Massachusetts Labor Leaders of the Progressive Era
Part 2 of 2 – On a historical note, the two buildings demolished to make way for the Winthrop St development were once home to two of Boston’s great labor organizers. The first, Mary Kenney O’Sullivan, is now publicly honored in the Massachusetts State House, as part of the State House Women’s Leadership Project. A bronze and marble sculpture, installed at the entrance to Doric Hall in 1995, commemorates the contributions of Sullivan, and other Massachusetts women, to the government of the Commonwealth. Mary Kenney O’Sullivan received this obituary in the Boston Globe on her death in 1943,
[In] Chicago, Mrs. O’Sullivan [worked] with Jane Addams in the Hull House movement for the betterment of conditions in the city’s overcrowded tenement districts. While still in her teens she founded the Jane Clubs for working girls, and was active in putting through the Illinois Legislature laws favorable to working people. She organized the first bookbinders’ union of women in Chicago, was the first woman organizer appointed by the American Federation of Labor, and the first woman factory inspector in the United States.
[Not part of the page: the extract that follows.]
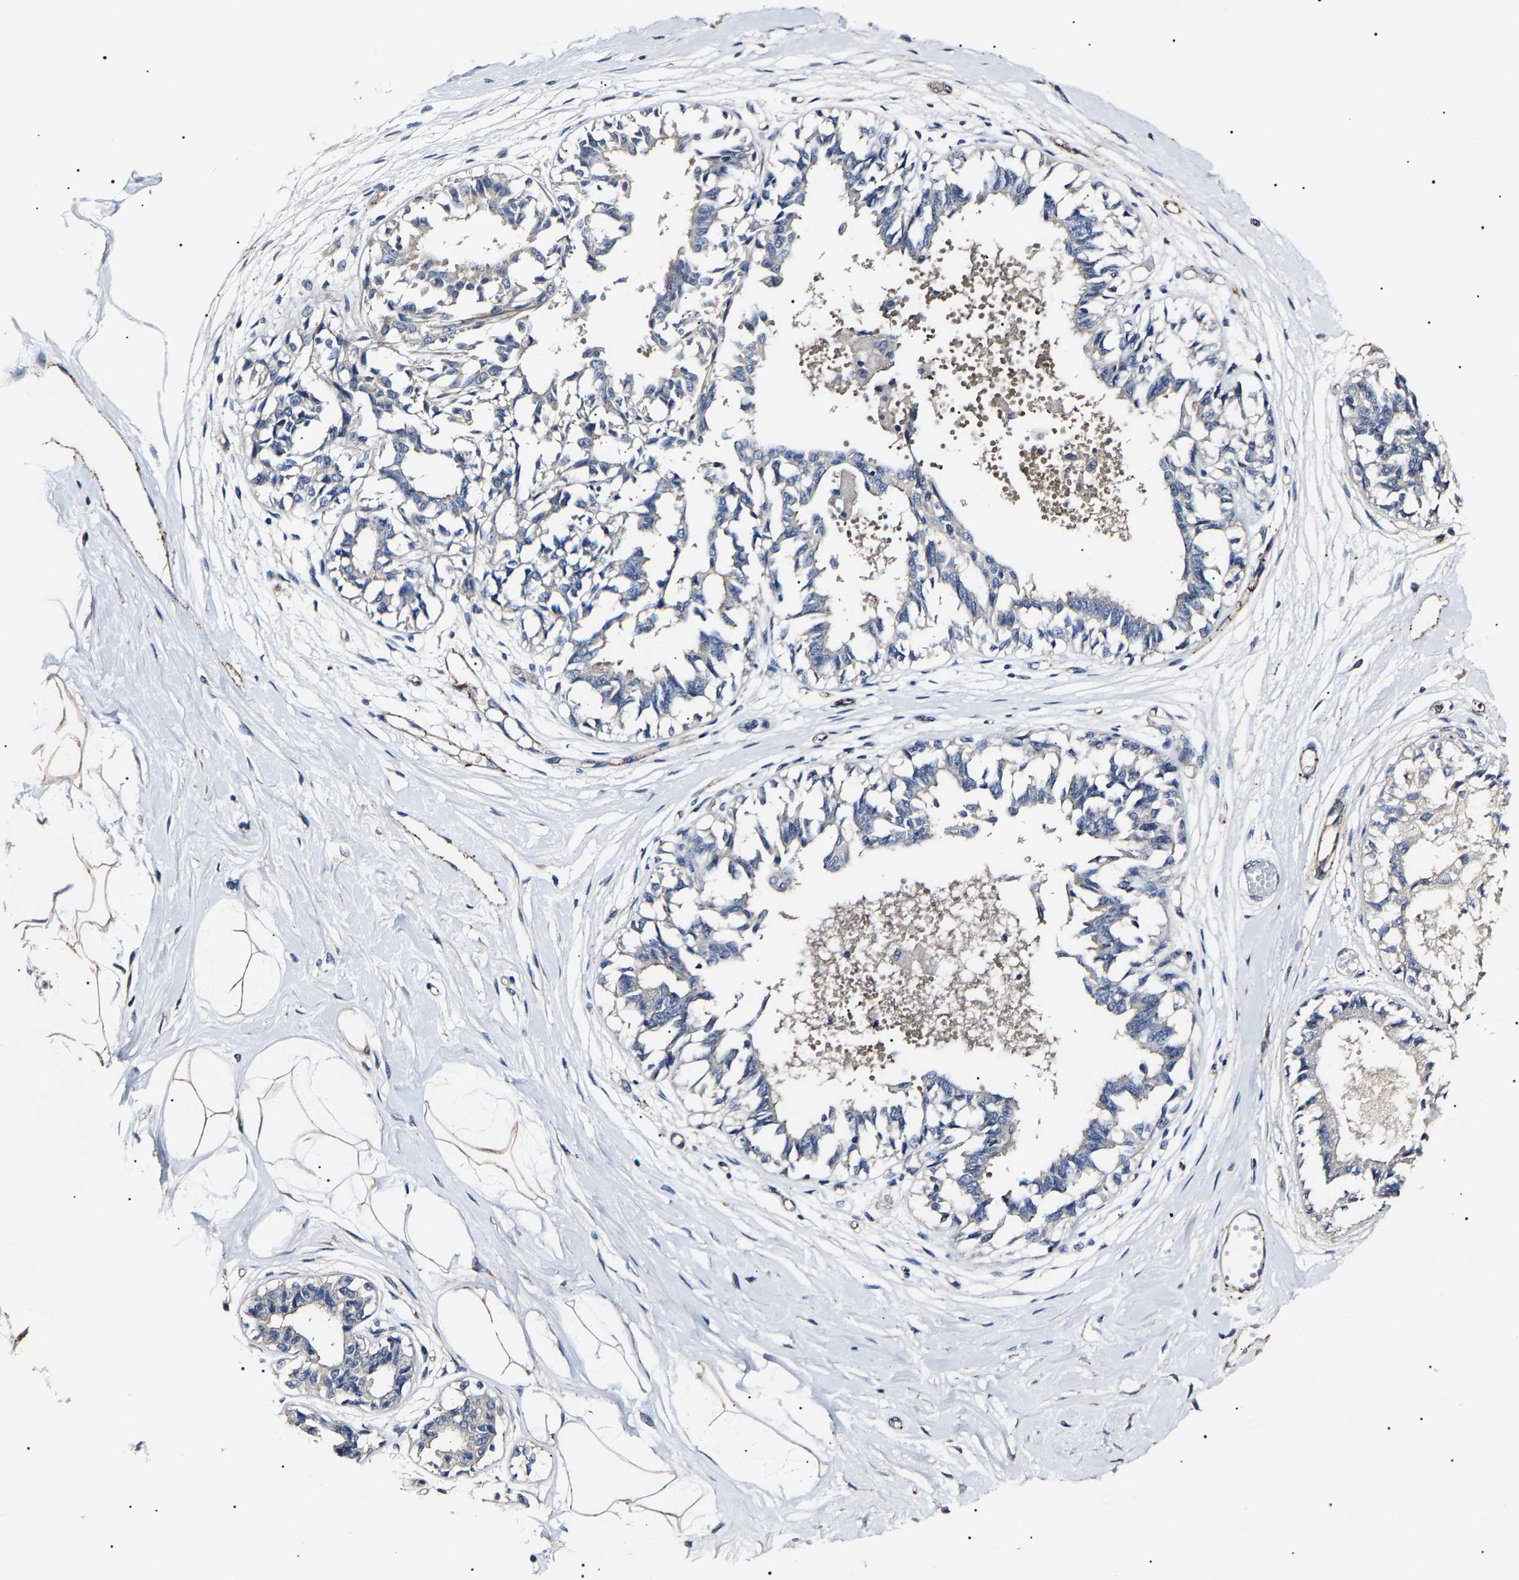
{"staining": {"intensity": "negative", "quantity": "none", "location": "none"}, "tissue": "breast", "cell_type": "Adipocytes", "image_type": "normal", "snomed": [{"axis": "morphology", "description": "Normal tissue, NOS"}, {"axis": "topography", "description": "Breast"}], "caption": "Micrograph shows no significant protein positivity in adipocytes of benign breast. Nuclei are stained in blue.", "gene": "KLHL42", "patient": {"sex": "female", "age": 45}}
She came to Boston in 1892 as national organizer of the American Federation of Labor […] After [her husband’s] death in an accident she became an inspector in the Massachusetts Department of Labor and Industries […] holding that position until her retirement in 1934. She founded the Boston Women’s Trade Union League, conducted a camp for working girls at Point Shirley in connection with the Dennison House for many years, and spoke for women’s suffrage. She was president of the Boston Women’s Labor League, vice president of the Boston Women’s Trade Union League, and treasurer of the National Women’s Trade Union League. In 1926 she was appointed a delegate from the United States to the annual conference to prevent war, which was held in Dublin, Ireland, under the auspices of the Women’s International League for Peace and Freedom.
She was a frequent speaker on economics and labor problems at Ford Hall Forum. She was also a member of the Women’s Industrial League and the Massachusetts League of Women Voters. She wrote a number of articles for the Globe on women’s rights, trade unionism and fair labor practices.
The second property demolished, the stone house pictured above, was the home of Philip Davis (1875-1951) and his wife, Belle, both born in Russian Poland, and Jewish immigrants to the US in the late 1890s. According to his Globe obituary, Philip Davis – a friend and colleague of Mary Kenney O’Sullivan’s – was also influential in the settlement house and labor movements of the Progressive Era. While attending the University of Chicago, he too was a protégé of Jane Addams and on her recommendation he attended Harvard, graduating in 1903. He then earned a law degree from Boston University and was active in labor organizing and workers’ rights advocacy in Boston’s North End.